Lately I’ve been listening to YouTube sermons by Father Chad Ripperger about his experiences as an exorcist. They’re quite remarkable. Here’s a typical excerpt where he discusses video games, Harry Potter, and people being prevented from entering the priesthood by Loki:

This witchcraft is finding itself not just among girls in Catholic high schools, it’s finding itself in video games. If you pay close attention to it, the guys making the video games today are doing their research. They are digging up these ancient gods, which are just another name for demons as we can read in the Old Testament and New Testament and from my personal experience too, all the gods of gentiles are demons, and I can testify that. I’ve seen Baal, which is mentioned in scripture, Asmodeus, Isis, Osiris, the guy named Loki who’s out there today, by the way, who interestingly, Loki – if this gives you any indication of the stronghold he gets – he’s the demon who goes around seeking people who have religious and priestly vocations to neglect entering those.

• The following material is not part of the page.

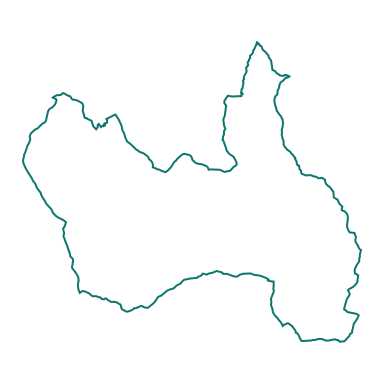 the district of Apold, Mures, Romania
{"feature_id": "2599482B12503571403432", "entity_name": "Apold", "entity_type": "district", "adm_level": 2, "iso_a3": "ROU", "parent_name": "Romania", "parent_adm1": "Mures", "projection": "mercator", "projection_center": [24.86, 46.147], "detail": "fine", "context": "isolated", "style": "outline", "palette": "teal", "viewbox_px": 384, "rotation_deg": 0, "n_neighbors": 0, "source": "geoboundaries", "source_scale": "gbopen_adm2", "svg_char_len": 5919}
<svg xmlns="http://www.w3.org/2000/svg" viewBox="0 0 384 384"><path d="M79.8,292.9L82.1,291.1L83.9,291.1L88.7,293.1L91.5,295.5L92.8,296.3L96.1,296.1L98.5,297.2L99.7,297.2L100.8,297.8L101.7,299.0L102.6,299.2L104.0,299.3L105.2,298.5L106.3,298.5L107.8,300.0L111.3,302.0L114.3,301.8L117.1,302.5L119.2,304.0L120.5,304.5L121.8,309.1L125.7,311.3L127.4,311.7L131.3,310.4L133.4,309.1L134.0,308.2L136.0,308.2L140.6,306.1L142.2,306.1L144.3,307.4L147.7,307.9L152.3,304.3L154.8,302.0L158.0,297.0L161.3,295.5L167.1,290.7L169.7,289.5L172.5,288.8L174.2,287.9L176.5,285.6L180.9,283.3L181.6,282.0L184.1,279.8L191.0,278.4L196.9,277.9L198.0,276.8L200.9,275.8L202.7,273.6L206.7,274.6L208.7,273.6L212.9,272.6L216.7,271.0L221.9,272.4L222.4,272.7L222.4,273.3L223.3,273.9L227.2,273.9L233.7,276.3L236.3,276.7L237.4,276.5L239.9,274.7L243.5,273.7L251.0,273.5L254.0,274.9L258.8,275.4L262.2,276.4L265.8,277.9L268.5,279.4L267.9,280.5L270.7,281.3L273.7,281.6L273.6,286.6L273.3,289.0L273.8,290.3L273.8,291.7L272.1,295.7L270.9,299.2L271.4,301.5L271.0,305.1L272.5,309.1L272.9,312.2L274.9,315.5L277.2,317.8L279.3,320.7L280.9,322.2L282.8,326.0L283.9,324.9L287.6,323.2L288.9,323.7L291.9,325.9L295.4,330.5L295.7,332.6L297.0,333.0L298.5,335.0L301.1,340.6L302.9,341.0L311.1,340.5L312.9,340.0L315.7,339.9L317.2,339.2L319.2,338.9L322.1,339.0L325.1,340.3L327.7,340.7L334.8,339.3L336.9,340.0L337.9,340.0L339.8,341.7L344.4,341.3L349.4,335.9L350.1,333.9L351.7,333.1L352.2,332.2L352.1,330.6L352.7,329.2L353.7,324.1L357.3,318.6L358.7,315.4L356.9,314.1L355.3,313.6L347.7,312.1L345.4,310.1L344.1,309.4L344.7,306.4L346.9,299.0L349.6,294.8L349.6,293.9L348.9,291.7L347.9,290.3L348.5,289.5L353.4,286.7L355.7,284.4L357.0,282.6L357.4,281.4L358.1,275.4L356.1,273.9L355.0,273.6L354.6,270.4L355.0,268.5L357.0,264.6L359.2,261.5L359.3,258.3L359.8,256.9L359.9,254.3L361.0,250.1L359.9,249.4L358.6,247.5L357.8,245.2L357.2,244.6L355.7,242.1L355.3,240.5L355.9,236.8L354.4,232.9L349.6,232.4L348.4,230.4L347.6,228.5L347.1,226.7L347.0,225.6L347.3,222.6L347.7,220.9L347.8,216.3L347.1,214.0L344.9,211.5L341.7,210.2L341.9,208.0L342.4,206.7L339.2,203.4L337.6,199.7L334.3,197.8L333.9,197.2L333.7,196.8L333.6,193.9L333.3,191.7L329.7,187.0L328.9,186.3L328.2,186.2L327.2,184.9L326.3,184.2L325.6,182.9L324.9,179.7L321.9,177.8L319.6,178.3L318.0,178.1L316.8,177.1L314.8,176.4L313.7,176.5L311.7,175.4L309.2,175.1L306.3,175.5L301.9,173.9L301.2,173.0L301.1,171.4L300.8,170.6L299.5,168.9L299.1,165.7L297.5,165.3L296.8,163.4L296.6,161.8L295.7,159.8L295.2,159.5L295.2,157.8L294.8,157.9L293.7,156.0L293.0,155.3L292.9,154.9L291.8,154.0L290.2,151.8L286.8,149.4L286.3,148.4L284.8,146.9L283.8,145.0L283.5,144.4L283.7,141.6L282.4,138.0L281.7,134.9L282.0,133.0L281.7,129.7L282.6,127.2L282.7,124.7L283.2,123.5L282.8,121.8L282.7,120.4L282.4,118.9L281.7,118.3L281.1,116.4L279.6,114.8L277.6,111.8L276.7,110.8L276.6,109.7L275.9,108.0L276.0,107.0L275.5,106.5L274.5,102.3L274.4,99.6L275.2,96.5L276.9,94.9L277.5,93.7L277.4,92.3L277.7,90.7L279.1,87.6L279.5,84.6L280.0,84.0L280.4,82.6L283.3,80.5L286.0,77.6L287.8,77.6L289.4,76.4L287.9,75.6L285.1,74.9L283.5,75.9L279.7,75.4L278.1,73.8L277.2,73.7L276.7,73.2L274.8,70.9L272.5,70.1L271.3,61.8L270.9,60.2L269.1,57.8L268.6,56.8L268.4,55.4L266.7,53.7L266.5,53.0L262.8,49.7L261.3,46.1L259.6,45.4L259.2,44.9L259.3,44.4L258.6,43.5L257.0,42.3L256.6,43.4L256.9,43.8L256.9,44.2L256.3,44.6L254.0,49.7L253.2,50.5L253.1,52.3L251.5,54.6L250.0,55.8L249.9,56.5L250.3,57.9L249.4,58.9L249.0,59.7L248.9,61.0L247.8,62.0L247.7,63.8L248.1,64.8L248.1,65.3L246.1,67.8L246.6,71.7L243.9,76.7L243.7,78.1L244.1,79.0L242.9,80.8L243.5,82.9L242.3,88.9L241.6,89.2L241.5,91.2L241.0,92.3L241.3,93.4L242.2,93.3L242.7,94.0L241.5,94.9L241.5,95.9L240.6,96.1L232.4,96.5L227.8,95.8L226.3,97.8L224.3,101.3L224.4,103.4L225.8,105.0L226.1,106.0L224.8,115.6L223.3,119.7L224.0,124.9L224.6,127.1L225.4,128.5L225.2,129.3L224.1,130.8L223.9,134.8L223.1,136.2L222.8,139.1L222.5,139.6L223.0,139.8L225.8,147.3L226.6,150.5L229.2,153.8L233.7,156.9L236.4,162.1L236.7,163.8L236.8,164.3L235.1,166.2L233.8,166.7L230.1,170.8L224.5,171.9L222.5,171.1L220.1,169.8L211.1,169.4L208.7,169.7L207.6,167.1L206.6,166.2L202.3,164.4L197.2,163.5L195.5,162.8L192.4,159.9L191.8,157.5L190.6,155.8L189.3,155.0L184.4,153.8L182.8,154.3L180.9,155.6L177.1,159.1L175.8,160.9L174.6,161.5L171.3,166.7L168.5,169.9L165.6,172.2L161.7,170.9L159.3,169.6L156.9,169.2L155.1,168.1L152.8,167.3L153.0,165.3L152.4,162.8L150.8,160.5L149.1,159.3L148.4,157.5L147.3,156.1L143.9,153.5L139.3,151.7L137.9,150.4L136.6,149.9L130.4,143.9L127.6,141.9L126.9,141.0L125.2,137.3L124.0,132.9L122.7,131.0L121.4,125.5L120.6,123.5L118.0,118.3L115.3,114.5L106.4,119.0L107.2,119.9L107.0,122.8L104.6,123.4L105.1,125.4L103.7,126.1L103.3,125.2L101.0,127.1L98.8,124.0L97.6,125.0L97.7,126.7L97.6,127.4L96.2,129.3L93.0,126.0L92.9,124.8L92.0,122.6L91.6,120.8L87.1,118.7L86.5,118.0L85.2,118.1L84.8,117.8L84.1,116.1L84.1,114.6L83.2,113.0L83.2,111.9L82.7,111.2L83.3,105.8L82.2,103.2L77.4,100.5L74.1,99.6L72.9,99.7L71.7,98.9L70.4,96.4L69.0,96.1L68.4,95.6L67.5,95.5L65.1,93.9L63.2,93.1L61.9,93.8L60.7,95.0L57.0,95.2L53.4,97.0L52.8,97.6L56.1,99.2L56.5,100.5L55.5,103.4L54.4,105.3L52.5,107.2L50.2,108.5L48.9,109.7L47.8,112.0L47.6,114.0L47.1,115.1L46.1,120.4L45.5,121.5L44.3,122.7L42.2,123.8L37.5,128.5L35.1,129.5L30.8,133.5L29.7,136.3L30.2,139.0L30.1,140.1L28.5,144.2L27.7,145.1L25.2,152.6L24.2,154.4L24.0,156.5L23.3,159.0L23.0,161.1L23.7,164.0L26.4,169.7L31.6,177.9L33.2,181.2L35.1,183.4L37.2,188.4L40.7,192.8L41.1,194.5L43.2,198.6L44.4,200.1L46.4,203.9L51.2,209.0L53.1,213.1L56.2,216.2L58.5,217.7L62.8,219.8L66.0,222.1L64.7,226.4L63.1,228.7L64.2,233.5L63.5,235.4L63.7,237.0L64.9,239.7L65.4,241.5L67.2,245.9L68.5,250.2L69.2,251.0L69.2,252.3L69.9,253.5L70.2,255.7L70.6,256.8L71.8,257.8L72.9,259.2L73.1,261.4L72.6,263.1L72.7,264.0L72.1,266.1L72.1,268.0L75.3,272.1L77.5,275.5L78.2,277.1L78.6,280.0L78.5,282.0L77.9,283.7L78.1,287.3L78.5,289.6L79.8,292.9Z" fill="none" stroke="#0f766e" stroke-width="2"/></svg>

It’s even in the video games, and even in some of the other games, they’re actually happening where you have to actually cast real spells, these guys are digging up real spells and casting them in the process of this, this even goes – and I’ll just answer now, because someone’s going to ask the question ‘what about Harry Potter?’ Okay, It was expunged from the Internet, as soon as I saw  it I ran to the Internet and grabbed it, and I made a copy of it somewhere in my files. Basically J. K. Rowling wrote Harry Potter, she did the entire Harry Potter series by auto-writing, and auto-writing is a form of diabolic channeling.  I’m not accusing her of thinking this is done, that she’s using diabolic channeling. She went to witch school. Real witches will testify that the actual spells in Harry Potter are real spells, unlike Tolkien, who uses it as a literary device.